**Written instruction**:
Retype the stretch of the entries below from the line containing "family: Corvidae" through the line containing "scientific name: Portulaca oleracea", with both of those lines included and every line left unchanged.

— START OF Input rows —

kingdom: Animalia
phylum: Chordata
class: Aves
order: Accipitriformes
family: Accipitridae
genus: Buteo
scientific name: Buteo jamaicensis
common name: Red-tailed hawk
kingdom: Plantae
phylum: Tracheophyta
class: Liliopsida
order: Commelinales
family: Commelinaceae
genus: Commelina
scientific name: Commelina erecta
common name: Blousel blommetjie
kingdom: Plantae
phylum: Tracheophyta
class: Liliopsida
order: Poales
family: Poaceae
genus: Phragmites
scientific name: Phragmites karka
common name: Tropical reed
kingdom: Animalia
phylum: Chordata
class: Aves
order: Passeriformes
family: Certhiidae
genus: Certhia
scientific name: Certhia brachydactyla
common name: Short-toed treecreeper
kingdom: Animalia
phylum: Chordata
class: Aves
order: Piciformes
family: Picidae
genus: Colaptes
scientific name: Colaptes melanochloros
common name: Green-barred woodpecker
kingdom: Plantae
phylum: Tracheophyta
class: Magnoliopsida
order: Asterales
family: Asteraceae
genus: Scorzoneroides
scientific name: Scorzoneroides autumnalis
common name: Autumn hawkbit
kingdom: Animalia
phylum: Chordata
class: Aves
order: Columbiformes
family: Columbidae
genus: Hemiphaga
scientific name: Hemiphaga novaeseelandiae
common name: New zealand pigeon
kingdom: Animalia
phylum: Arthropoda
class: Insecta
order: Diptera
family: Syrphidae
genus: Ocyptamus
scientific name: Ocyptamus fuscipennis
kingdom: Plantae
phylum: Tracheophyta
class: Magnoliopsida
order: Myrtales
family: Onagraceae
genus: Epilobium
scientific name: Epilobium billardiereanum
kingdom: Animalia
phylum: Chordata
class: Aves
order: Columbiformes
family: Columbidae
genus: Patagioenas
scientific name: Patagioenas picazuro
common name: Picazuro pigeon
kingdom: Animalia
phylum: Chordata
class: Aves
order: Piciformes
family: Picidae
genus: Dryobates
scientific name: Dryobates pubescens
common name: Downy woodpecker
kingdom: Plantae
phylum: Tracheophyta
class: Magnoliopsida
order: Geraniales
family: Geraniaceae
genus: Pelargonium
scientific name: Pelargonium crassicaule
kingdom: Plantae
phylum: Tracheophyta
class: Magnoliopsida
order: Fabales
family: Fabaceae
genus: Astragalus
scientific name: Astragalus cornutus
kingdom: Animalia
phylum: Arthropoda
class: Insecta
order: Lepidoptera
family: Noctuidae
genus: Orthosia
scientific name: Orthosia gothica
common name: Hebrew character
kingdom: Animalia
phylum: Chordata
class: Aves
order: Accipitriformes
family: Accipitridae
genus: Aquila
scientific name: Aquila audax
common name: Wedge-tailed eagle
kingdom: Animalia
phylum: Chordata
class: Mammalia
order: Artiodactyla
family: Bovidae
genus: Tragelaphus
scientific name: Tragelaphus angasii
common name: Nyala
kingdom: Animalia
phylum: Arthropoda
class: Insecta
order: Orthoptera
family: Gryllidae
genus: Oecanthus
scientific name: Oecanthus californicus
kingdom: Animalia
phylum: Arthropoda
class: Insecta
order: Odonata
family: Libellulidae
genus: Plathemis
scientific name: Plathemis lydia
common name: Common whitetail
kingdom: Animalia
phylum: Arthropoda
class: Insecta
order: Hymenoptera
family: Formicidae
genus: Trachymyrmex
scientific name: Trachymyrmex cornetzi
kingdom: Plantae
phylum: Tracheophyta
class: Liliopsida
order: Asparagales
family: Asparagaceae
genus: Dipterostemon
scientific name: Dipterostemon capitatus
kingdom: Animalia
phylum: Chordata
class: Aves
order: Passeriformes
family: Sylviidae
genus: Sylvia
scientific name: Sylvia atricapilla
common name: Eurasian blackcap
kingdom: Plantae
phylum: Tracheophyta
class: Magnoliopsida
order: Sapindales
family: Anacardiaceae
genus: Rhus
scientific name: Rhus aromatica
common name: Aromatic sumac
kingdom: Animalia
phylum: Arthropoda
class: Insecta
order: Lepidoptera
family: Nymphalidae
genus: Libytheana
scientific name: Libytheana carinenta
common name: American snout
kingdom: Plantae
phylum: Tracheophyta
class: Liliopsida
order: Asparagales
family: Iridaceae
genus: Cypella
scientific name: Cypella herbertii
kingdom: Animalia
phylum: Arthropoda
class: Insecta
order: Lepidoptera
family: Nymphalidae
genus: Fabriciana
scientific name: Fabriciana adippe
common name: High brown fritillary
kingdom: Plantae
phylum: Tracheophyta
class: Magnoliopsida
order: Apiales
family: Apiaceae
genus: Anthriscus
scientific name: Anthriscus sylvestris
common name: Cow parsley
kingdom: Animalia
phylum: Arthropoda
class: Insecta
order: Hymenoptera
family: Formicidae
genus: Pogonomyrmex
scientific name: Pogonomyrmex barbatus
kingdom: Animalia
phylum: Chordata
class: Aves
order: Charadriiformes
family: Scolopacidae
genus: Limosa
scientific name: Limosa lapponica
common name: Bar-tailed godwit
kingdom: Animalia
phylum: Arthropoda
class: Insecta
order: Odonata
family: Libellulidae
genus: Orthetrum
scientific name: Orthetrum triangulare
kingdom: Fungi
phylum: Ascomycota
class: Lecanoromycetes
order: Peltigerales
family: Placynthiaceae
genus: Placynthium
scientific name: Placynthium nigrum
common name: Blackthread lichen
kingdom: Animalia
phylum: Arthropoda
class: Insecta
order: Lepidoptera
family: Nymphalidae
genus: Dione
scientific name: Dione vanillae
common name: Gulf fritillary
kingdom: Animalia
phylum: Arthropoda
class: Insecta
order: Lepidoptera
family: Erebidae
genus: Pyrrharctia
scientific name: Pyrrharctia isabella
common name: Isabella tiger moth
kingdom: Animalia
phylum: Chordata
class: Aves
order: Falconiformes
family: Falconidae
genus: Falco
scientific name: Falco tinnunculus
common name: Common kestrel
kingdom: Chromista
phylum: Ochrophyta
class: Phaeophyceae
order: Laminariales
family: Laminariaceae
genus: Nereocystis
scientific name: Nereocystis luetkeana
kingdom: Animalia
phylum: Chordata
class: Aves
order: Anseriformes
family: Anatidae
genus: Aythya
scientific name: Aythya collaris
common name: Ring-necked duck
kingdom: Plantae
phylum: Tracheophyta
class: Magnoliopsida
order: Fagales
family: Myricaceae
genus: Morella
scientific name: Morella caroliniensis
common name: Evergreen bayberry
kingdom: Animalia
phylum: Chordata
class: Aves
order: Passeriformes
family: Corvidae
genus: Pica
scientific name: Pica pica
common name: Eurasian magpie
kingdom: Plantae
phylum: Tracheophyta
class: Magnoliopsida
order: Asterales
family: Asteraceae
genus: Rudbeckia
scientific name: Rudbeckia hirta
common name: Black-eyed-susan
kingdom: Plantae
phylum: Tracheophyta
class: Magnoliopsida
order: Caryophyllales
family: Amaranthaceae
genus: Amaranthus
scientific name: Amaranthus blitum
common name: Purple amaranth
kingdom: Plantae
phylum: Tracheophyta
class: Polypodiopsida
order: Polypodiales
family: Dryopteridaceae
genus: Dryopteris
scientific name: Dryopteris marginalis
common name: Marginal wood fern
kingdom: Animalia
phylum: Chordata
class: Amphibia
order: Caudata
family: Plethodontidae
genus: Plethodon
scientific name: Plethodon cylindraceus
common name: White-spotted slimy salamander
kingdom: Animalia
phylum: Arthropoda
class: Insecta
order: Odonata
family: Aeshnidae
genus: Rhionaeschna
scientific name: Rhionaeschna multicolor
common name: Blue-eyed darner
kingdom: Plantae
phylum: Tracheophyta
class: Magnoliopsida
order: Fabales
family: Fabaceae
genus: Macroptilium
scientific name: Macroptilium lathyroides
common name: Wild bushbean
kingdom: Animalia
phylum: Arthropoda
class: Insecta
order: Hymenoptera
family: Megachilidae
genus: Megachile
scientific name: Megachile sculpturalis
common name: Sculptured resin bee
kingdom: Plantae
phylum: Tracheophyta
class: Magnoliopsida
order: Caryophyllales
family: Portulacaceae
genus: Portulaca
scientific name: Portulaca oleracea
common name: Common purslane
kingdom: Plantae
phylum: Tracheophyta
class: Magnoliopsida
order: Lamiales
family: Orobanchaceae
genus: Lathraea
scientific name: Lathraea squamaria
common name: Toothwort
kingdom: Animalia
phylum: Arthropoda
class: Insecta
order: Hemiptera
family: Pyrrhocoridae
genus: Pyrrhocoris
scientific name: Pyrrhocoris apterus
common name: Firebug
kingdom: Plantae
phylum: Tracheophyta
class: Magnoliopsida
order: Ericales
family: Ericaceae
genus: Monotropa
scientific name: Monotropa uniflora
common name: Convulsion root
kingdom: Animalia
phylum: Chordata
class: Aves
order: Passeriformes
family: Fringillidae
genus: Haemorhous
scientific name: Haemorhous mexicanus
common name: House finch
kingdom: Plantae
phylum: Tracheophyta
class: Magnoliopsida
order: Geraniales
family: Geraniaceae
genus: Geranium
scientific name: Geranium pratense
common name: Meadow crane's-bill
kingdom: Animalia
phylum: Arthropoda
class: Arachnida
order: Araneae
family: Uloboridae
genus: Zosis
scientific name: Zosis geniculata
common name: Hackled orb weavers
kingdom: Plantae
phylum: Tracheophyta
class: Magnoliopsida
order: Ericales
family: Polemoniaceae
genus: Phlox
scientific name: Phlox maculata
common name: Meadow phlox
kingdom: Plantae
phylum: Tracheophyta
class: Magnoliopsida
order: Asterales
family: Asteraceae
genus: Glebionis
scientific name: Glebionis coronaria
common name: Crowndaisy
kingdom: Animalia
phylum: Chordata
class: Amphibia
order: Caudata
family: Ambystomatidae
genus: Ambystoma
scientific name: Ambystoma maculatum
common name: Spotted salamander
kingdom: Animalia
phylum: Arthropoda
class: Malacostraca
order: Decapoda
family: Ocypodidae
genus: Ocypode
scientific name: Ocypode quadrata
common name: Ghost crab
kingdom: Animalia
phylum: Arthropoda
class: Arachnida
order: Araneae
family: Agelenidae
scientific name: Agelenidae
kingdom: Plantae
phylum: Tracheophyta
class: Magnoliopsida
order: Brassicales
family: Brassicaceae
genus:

— END OF Input rows —

**Solution to the exercise**:
family: Corvidae
genus: Pica
scientific name: Pica pica
common name: Eurasian magpie
kingdom: Plantae
phylum: Tracheophyta
class: Magnoliopsida
order: Asterales
family: Asteraceae
genus: Rudbeckia
scientific name: Rudbeckia hirta
common name: Black-eyed-susan
kingdom: Plantae
phylum: Tracheophyta
class: Magnoliopsida
order: Caryophyllales
family: Amaranthaceae
genus: Amaranthus
scientific name: Amaranthus blitum
common name: Purple amaranth
kingdom: Plantae
phylum: Tracheophyta
class: Polypodiopsida
order: Polypodiales
family: Dryopteridaceae
genus: Dryopteris
scientific name: Dryopteris marginalis
common name: Marginal wood fern
kingdom: Animalia
phylum: Chordata
class: Amphibia
order: Caudata
family: Plethodontidae
genus: Plethodon
scientific name: Plethodon cylindraceus
common name: White-spotted slimy salamander
kingdom: Animalia
phylum: Arthropoda
class: Insecta
order: Odonata
family: Aeshnidae
genus: Rhionaeschna
scientific name: Rhionaeschna multicolor
common name: Blue-eyed darner
kingdom: Plantae
phylum: Tracheophyta
class: Magnoliopsida
order: Fabales
family: Fabaceae
genus: Macroptilium
scientific name: Macroptilium lathyroides
common name: Wild bushbean
kingdom: Animalia
phylum: Arthropoda
class: Insecta
order: Hymenoptera
family: Megachilidae
genus: Megachile
scientific name: Megachile sculpturalis
common name: Sculptured resin bee
kingdom: Plantae
phylum: Tracheophyta
class: Magnoliopsida
order: Caryophyllales
family: Portulacaceae
genus: Portulaca
scientific name: Portulaca oleracea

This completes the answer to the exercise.